Dabei war es - anders als heute - nicht erlaubt, dass jemand einfach seinem Schwarm einen Baum stellte. Die Damen mussten als Mailehen erworben werden. Alle unverheirateten Frauen wurden vor dem Mai versteigert und wer ein Mädchen ersteigerte, kaufte damit das Recht ein, mit ihr Zeit zu verbringen - unter der Aufsicht der Eltern natürlich. Die Mädchen hatten dabei kein Mitspracherecht und durften sich bis zum Ende der Lehenszeit nicht mit einem anderen jungen Mann treffen.
Gemeinschaft stärken
Zum Sinn des Brauches zitiert Lange einen Text aus dem Jahre 1926, in dem der Autor vermutet, der Brauch rühre daher, dass die Landbevölkerung so wortkarg und schüchtern sei.

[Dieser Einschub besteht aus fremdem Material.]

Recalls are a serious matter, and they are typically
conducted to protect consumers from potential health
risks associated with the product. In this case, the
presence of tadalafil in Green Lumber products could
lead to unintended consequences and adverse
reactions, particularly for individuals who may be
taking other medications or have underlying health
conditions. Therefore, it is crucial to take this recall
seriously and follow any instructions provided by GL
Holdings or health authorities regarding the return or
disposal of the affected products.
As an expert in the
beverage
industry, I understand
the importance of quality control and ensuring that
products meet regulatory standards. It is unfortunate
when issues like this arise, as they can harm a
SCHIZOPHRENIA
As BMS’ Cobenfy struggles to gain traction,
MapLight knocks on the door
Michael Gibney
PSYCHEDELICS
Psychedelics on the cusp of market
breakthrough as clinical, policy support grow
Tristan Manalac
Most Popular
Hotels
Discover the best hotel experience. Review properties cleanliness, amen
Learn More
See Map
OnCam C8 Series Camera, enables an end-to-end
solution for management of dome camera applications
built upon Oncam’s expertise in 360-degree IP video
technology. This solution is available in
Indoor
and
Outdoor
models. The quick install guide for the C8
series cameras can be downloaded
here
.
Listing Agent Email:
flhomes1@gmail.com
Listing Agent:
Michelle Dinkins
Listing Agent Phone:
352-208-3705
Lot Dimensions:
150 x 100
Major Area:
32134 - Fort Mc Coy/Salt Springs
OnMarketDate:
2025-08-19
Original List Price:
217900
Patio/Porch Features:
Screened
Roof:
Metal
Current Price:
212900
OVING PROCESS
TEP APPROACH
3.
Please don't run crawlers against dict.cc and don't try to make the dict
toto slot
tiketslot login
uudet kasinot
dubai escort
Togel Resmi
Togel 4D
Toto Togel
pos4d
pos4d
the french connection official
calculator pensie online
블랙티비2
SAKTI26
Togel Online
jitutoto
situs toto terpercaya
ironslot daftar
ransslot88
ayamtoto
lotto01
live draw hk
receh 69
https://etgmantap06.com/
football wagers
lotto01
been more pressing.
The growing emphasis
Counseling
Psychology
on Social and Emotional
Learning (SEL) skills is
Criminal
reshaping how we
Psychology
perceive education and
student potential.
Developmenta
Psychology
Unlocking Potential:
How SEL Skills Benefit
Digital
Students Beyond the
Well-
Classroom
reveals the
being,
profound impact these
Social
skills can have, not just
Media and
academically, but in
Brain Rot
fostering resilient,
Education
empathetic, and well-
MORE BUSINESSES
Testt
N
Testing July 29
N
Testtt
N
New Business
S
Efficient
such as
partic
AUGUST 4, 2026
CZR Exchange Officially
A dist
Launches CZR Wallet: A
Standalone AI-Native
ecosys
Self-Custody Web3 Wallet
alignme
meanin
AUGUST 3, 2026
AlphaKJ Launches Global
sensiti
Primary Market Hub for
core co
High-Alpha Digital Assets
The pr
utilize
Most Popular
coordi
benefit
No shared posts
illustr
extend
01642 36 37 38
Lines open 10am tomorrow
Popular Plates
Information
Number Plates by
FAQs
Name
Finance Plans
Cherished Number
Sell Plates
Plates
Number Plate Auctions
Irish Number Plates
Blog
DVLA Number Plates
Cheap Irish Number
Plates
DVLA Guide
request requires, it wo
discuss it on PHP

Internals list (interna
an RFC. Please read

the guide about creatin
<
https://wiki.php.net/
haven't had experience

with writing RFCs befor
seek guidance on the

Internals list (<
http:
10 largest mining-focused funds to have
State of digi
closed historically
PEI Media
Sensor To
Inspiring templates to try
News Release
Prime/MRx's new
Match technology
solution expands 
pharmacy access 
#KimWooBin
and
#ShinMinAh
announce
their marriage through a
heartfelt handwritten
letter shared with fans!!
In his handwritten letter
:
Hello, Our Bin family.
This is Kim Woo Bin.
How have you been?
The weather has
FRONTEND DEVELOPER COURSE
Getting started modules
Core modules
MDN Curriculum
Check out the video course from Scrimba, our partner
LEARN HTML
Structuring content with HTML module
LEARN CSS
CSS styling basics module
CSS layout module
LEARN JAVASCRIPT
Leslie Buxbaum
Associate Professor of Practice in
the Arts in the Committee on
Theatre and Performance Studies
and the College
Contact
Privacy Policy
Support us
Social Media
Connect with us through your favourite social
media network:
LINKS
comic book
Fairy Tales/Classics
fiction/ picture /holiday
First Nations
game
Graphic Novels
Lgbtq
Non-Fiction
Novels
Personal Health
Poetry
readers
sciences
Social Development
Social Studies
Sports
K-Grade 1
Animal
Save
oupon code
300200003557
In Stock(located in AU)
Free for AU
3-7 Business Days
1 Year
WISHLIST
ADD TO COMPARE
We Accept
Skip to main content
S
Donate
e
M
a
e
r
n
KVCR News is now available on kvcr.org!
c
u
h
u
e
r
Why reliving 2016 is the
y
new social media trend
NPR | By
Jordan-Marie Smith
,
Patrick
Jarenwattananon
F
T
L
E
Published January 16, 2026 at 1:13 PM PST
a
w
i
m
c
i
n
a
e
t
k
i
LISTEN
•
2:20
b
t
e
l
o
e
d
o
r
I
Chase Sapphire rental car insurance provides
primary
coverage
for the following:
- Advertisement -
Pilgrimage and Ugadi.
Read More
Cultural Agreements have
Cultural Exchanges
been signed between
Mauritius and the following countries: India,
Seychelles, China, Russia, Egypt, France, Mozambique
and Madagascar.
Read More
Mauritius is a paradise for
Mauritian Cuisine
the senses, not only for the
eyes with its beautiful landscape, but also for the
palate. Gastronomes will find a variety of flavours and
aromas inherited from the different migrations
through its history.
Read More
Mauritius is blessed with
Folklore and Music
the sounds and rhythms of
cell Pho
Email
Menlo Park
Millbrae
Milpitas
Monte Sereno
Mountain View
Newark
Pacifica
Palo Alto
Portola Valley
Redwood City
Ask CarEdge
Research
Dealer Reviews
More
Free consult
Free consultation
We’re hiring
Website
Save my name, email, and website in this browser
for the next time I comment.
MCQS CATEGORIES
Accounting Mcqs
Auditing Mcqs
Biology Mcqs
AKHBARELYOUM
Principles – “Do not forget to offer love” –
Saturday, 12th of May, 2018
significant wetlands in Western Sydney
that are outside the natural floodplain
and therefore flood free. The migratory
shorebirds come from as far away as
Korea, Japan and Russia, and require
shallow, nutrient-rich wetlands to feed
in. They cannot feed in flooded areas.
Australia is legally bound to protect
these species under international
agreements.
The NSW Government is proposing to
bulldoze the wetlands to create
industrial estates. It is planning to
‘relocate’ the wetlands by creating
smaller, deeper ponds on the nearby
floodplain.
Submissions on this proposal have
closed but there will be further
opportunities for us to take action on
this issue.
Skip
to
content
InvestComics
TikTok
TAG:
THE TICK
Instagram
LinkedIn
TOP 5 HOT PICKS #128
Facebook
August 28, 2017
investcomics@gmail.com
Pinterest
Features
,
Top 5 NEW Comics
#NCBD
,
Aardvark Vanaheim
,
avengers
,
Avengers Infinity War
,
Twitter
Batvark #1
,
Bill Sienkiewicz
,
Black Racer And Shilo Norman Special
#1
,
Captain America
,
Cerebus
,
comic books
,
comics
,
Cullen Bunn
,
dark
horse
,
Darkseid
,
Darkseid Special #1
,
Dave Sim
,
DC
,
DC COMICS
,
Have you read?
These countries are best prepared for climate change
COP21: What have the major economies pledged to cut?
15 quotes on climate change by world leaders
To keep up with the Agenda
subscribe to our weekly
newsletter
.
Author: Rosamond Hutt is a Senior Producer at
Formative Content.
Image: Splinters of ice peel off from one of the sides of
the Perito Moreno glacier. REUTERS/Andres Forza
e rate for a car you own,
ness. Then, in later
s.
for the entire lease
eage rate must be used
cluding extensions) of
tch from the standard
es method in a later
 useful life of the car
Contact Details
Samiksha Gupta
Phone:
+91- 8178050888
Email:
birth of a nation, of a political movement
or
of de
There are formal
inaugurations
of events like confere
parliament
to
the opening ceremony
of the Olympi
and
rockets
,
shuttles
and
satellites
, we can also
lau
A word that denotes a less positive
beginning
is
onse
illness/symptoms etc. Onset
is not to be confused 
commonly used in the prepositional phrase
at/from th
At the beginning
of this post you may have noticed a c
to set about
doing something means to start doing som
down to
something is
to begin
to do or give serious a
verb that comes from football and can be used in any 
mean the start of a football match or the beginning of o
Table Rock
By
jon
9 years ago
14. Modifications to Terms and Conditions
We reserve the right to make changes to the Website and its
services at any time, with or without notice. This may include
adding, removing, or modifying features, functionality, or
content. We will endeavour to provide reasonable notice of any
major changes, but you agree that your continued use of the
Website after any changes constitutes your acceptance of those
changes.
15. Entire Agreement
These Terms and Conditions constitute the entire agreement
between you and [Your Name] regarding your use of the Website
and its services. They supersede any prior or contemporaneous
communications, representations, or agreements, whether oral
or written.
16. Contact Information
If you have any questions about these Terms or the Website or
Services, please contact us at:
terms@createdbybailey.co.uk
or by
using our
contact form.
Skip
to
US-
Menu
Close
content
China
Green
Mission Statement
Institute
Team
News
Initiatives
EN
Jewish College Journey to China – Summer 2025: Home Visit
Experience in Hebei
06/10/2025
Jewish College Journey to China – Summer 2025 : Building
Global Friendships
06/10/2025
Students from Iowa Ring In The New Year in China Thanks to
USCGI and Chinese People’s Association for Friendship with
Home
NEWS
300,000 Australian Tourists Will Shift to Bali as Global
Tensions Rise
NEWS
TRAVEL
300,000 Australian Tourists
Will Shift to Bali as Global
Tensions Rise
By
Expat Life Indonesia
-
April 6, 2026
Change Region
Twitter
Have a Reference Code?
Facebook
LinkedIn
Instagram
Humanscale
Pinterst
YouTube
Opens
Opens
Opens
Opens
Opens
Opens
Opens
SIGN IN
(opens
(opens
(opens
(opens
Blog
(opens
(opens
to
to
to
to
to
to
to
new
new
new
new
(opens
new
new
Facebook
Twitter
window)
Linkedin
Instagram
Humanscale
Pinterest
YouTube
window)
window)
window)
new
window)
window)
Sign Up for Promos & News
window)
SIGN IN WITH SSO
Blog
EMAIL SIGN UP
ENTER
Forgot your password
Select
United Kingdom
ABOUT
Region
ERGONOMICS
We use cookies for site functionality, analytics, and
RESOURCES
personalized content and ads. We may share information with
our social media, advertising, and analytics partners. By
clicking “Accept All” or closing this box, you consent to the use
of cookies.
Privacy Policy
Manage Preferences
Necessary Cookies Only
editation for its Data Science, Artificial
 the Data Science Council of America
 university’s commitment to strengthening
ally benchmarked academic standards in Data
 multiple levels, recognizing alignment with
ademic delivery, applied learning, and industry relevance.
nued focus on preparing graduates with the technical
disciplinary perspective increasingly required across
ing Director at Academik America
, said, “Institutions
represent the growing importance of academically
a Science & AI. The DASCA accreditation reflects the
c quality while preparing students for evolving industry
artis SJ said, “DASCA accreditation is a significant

Die von den Alten angeleierte Versteigerung sei entstanden, um Jungen und Mädchen zueinander zu führen und sie dazu zu zwingen, Zeit miteinander zu verbringen. Lange selber schreibt: „Ziel des Mailehen-Heiratsmarktes war es, dass Ehen möglichst innerhalb des Dorfes geschlossen wurden.“ So wurde die Gemeinschaft gestärkt und zugleich dafür gesorgt, dass der Grundbesitz im Dorf blieb, folgert Lange. War dieser Brauch anfangs noch im Raum Köln, in Hessen, im Hunsrück, in der Eifel und im Saarland verbreitet, so überlebte er weiter in den heutigen Kreisen Ahrweiler, Bonn, Euskirchen und Rhein-Sieg.
Aktuell sind die Hintergründe der Bräuche nicht mehr - das Brauchtum ist deshalb längst nicht verschwunden. Maibäume sind im Kreis Euskirchen immer noch verbreitet und auch die Mailehenversteigerung gibt es in manchen Orten noch.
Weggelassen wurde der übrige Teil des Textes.